We further examined the intestinal barrier function, which is known to be greatly impaired in colorectal tumorigenesis, in mice receiving appendectomy. Serum lipopolysaccharides concentration was significantly elevated in mice with appendectomy compared to control mice (Fig. 6F). In keeping with this, the expressions of tight junction proteins Zo-1 (P < 0.01), Occludin (P < 0.001), and adherent junction protein E-cadherin (P < 0.001) were all significantly reduced in the colon of appendectomy mice (Fig. 6F), implying a remarkable impairment of intestinal barrier function in appendectomy mice. Moreover, the protein expression of E-cadherin was decreased in tumor tissues of post-appendectomy mice compared to control (P = 0.01, Fig. 6G). Accordingly, the E-cadherin inhibited oncogenic Hippo signaling [30], was activated in tumor tissue of post-appendectomy mice compared to the control mice as identified by RNA sequencing (Fig. S9B). Collectively, these results indicated the CRC-promoting role of appendectomy was associated with gut dysbiosis through impairing intestinal barrier function and downregulated E-cadherin signaling.

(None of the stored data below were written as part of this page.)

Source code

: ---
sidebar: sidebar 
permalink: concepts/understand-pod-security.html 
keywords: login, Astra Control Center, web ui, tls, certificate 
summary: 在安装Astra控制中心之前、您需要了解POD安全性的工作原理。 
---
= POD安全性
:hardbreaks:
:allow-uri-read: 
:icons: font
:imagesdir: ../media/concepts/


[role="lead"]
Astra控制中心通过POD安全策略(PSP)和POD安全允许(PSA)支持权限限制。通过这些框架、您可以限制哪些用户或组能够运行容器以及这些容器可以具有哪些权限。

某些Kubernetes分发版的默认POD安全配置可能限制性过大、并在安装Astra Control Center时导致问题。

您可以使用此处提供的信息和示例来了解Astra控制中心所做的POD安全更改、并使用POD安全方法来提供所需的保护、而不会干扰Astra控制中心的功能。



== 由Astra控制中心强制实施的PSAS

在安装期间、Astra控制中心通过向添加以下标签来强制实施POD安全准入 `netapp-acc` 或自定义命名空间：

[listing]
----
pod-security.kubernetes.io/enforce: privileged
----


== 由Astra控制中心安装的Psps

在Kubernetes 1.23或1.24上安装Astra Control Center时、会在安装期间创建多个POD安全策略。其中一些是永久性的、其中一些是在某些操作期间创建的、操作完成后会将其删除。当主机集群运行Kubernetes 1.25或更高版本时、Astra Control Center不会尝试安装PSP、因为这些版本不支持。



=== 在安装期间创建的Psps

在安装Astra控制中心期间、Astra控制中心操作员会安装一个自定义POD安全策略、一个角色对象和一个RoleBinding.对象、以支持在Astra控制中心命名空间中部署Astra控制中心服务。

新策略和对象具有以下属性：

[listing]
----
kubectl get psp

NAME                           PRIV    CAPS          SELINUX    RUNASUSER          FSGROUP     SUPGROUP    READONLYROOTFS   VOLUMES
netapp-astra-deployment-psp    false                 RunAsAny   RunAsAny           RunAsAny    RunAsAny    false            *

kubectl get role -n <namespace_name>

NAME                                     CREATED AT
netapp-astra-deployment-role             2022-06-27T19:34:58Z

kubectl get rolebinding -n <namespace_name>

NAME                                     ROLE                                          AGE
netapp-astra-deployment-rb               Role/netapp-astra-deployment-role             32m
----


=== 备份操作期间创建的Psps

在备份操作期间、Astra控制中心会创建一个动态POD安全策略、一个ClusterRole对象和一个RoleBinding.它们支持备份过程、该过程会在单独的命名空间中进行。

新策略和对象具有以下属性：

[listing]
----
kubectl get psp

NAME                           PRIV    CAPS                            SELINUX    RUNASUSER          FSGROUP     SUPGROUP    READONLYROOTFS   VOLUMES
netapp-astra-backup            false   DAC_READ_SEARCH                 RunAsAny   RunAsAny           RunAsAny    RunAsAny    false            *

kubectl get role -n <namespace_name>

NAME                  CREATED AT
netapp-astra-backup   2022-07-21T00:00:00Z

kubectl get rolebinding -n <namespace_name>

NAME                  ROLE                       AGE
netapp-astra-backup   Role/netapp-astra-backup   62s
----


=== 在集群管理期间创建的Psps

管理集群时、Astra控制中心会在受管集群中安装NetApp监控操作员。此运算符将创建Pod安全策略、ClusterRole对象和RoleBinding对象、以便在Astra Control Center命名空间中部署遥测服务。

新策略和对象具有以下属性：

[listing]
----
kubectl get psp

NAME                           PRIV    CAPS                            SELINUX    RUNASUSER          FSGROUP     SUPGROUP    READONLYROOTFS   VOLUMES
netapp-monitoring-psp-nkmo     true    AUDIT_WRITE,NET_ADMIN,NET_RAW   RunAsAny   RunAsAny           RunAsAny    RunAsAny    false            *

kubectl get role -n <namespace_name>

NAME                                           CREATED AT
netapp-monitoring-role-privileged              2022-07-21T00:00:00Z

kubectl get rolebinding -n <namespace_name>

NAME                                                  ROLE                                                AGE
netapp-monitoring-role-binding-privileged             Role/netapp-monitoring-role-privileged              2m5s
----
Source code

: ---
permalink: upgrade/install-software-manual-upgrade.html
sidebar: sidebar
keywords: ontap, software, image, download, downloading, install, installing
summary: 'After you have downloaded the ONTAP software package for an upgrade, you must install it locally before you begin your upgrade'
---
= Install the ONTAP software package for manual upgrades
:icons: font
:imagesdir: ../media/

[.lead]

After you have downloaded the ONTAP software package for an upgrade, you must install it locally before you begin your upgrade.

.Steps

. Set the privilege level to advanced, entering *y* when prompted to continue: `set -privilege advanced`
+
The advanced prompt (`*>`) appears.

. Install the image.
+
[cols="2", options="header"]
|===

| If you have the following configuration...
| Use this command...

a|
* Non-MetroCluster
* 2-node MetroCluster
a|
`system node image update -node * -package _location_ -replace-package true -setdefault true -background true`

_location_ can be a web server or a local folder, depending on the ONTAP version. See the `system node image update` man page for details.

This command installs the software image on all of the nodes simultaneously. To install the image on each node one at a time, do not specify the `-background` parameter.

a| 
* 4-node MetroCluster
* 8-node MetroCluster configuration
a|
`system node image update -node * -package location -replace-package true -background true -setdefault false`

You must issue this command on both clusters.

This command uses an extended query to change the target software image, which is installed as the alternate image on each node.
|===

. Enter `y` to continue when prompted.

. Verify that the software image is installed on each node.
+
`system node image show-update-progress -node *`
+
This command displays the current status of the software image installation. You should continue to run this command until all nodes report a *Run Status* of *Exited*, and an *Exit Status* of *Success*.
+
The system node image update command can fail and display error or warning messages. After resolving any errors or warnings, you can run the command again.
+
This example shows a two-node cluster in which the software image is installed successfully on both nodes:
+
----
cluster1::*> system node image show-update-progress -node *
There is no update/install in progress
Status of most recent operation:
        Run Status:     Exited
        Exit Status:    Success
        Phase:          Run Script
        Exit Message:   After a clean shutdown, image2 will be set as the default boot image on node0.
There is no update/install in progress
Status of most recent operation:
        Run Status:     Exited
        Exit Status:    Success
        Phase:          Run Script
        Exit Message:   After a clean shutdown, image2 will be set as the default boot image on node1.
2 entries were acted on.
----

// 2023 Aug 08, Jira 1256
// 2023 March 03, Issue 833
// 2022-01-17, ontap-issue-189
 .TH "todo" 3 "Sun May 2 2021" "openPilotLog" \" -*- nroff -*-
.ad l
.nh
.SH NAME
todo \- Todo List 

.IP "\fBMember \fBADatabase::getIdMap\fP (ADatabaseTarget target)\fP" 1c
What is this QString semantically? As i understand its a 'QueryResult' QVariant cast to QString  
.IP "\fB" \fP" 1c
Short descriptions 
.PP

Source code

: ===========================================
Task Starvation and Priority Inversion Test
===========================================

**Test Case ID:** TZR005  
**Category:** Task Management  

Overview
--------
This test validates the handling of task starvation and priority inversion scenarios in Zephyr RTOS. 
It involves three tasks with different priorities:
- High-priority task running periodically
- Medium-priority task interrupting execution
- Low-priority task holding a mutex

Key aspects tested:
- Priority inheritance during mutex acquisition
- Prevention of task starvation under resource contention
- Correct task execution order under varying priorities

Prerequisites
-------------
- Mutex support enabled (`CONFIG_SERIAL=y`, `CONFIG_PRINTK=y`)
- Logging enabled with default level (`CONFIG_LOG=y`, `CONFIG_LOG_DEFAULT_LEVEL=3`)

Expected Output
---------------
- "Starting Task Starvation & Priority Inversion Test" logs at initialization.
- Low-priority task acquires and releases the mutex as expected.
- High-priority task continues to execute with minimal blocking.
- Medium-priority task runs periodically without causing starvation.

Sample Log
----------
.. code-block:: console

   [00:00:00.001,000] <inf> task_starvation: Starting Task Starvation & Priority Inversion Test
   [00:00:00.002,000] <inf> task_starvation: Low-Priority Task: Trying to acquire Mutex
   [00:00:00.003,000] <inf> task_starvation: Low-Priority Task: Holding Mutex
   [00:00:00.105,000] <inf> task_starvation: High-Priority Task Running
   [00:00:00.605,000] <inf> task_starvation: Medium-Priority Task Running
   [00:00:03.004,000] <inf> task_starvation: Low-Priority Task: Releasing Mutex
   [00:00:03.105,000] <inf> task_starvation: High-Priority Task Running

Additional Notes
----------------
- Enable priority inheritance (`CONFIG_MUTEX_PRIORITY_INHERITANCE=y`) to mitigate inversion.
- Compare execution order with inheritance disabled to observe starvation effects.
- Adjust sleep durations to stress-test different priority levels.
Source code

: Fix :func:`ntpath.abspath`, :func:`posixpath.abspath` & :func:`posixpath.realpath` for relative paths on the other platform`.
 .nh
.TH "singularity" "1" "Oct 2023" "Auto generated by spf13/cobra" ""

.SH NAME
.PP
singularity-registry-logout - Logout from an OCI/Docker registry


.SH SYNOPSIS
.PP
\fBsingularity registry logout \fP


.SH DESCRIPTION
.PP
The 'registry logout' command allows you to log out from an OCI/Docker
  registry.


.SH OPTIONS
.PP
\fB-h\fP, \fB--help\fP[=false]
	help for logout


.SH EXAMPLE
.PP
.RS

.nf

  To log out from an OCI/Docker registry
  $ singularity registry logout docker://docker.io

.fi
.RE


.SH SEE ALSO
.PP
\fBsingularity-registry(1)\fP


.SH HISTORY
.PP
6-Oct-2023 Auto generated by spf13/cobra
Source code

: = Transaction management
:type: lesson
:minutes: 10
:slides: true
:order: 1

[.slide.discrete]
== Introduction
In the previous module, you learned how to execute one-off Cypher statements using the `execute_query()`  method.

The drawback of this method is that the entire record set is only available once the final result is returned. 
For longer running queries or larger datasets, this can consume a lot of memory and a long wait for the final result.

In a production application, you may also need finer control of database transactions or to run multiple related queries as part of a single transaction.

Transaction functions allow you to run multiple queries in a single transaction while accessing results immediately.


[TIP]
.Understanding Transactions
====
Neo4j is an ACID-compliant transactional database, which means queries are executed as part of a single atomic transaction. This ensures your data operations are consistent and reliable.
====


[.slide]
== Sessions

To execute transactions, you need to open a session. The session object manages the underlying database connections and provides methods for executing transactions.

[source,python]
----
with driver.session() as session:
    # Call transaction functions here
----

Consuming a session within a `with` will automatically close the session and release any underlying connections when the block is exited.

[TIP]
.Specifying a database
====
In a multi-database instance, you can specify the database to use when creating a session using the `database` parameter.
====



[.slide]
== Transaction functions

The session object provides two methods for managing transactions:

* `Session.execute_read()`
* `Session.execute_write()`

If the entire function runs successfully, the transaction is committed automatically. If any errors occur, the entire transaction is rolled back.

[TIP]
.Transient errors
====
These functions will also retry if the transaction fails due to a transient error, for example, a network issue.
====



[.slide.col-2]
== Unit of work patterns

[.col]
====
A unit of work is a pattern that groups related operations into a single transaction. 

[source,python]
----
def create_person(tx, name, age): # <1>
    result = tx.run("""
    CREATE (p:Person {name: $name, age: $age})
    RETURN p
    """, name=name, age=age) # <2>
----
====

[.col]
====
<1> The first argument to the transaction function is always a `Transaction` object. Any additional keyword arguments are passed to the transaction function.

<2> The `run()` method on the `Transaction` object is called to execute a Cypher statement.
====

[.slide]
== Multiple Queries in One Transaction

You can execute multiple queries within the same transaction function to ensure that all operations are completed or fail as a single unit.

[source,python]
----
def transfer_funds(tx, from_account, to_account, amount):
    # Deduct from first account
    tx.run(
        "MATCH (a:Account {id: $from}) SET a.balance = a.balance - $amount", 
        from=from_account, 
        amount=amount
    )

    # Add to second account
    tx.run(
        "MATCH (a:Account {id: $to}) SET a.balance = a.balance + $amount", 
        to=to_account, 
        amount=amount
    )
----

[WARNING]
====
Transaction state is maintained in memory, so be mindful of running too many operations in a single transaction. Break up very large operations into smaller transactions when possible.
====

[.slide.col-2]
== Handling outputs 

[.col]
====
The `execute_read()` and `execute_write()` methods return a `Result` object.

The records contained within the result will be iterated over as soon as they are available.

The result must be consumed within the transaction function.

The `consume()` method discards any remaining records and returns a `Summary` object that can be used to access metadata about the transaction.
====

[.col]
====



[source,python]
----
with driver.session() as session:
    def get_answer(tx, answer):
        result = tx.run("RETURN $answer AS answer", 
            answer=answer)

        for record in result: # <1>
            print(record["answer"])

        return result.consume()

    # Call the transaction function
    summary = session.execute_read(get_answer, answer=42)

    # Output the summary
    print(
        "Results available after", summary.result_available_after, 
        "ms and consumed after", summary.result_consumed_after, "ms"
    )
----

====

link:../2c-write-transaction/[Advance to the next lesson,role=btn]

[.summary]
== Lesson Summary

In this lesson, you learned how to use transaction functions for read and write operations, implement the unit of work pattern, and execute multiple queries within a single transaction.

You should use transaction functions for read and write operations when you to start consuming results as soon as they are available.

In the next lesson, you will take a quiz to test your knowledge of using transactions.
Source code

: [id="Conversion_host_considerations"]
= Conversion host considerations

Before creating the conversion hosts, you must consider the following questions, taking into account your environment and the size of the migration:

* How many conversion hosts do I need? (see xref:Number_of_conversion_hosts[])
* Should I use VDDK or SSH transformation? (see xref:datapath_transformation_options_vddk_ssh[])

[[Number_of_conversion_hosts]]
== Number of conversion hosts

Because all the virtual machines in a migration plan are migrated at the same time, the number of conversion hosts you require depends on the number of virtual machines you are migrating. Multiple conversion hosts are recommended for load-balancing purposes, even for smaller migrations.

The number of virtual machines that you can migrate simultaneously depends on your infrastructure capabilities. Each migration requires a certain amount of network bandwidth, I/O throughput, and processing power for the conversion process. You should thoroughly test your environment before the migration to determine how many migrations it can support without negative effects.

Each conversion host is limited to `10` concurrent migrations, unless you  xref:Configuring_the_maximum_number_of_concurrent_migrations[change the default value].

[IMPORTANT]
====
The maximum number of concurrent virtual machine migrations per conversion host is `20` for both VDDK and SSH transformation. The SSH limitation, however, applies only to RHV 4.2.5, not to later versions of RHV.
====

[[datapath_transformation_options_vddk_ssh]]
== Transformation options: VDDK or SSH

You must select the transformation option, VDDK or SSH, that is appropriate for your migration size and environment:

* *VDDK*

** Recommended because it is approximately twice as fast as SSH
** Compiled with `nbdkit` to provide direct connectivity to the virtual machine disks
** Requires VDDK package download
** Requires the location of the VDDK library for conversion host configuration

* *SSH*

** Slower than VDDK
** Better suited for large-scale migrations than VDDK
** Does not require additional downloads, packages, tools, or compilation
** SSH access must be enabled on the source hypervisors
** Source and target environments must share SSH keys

To verify the roles of gut bacteria in promoting CRC after appendectomy, we depleted the gut microbiome by antibiotic cocktail treatment in both male and female mice (Fig. S10A). The depletion of gut microbiome by antibiotics was confirmed by qPCR on mouse fecal samples (Fig. S10B). No difference in body weight was found between control and appendectomy groups with antibiotic treatment (Fig. S10C). Appendectomy could not affect CRC development in microbiome-depleted mice, which had similar levels of tumor number and tumor size as in antibiotic-treated mice with sham, regardless of their gender (Fig. S10D). These findings corroborated that intestinal bacteria dysbiosis caused by appendectomy play a key role in CRC tumorigenesis after appendectomy.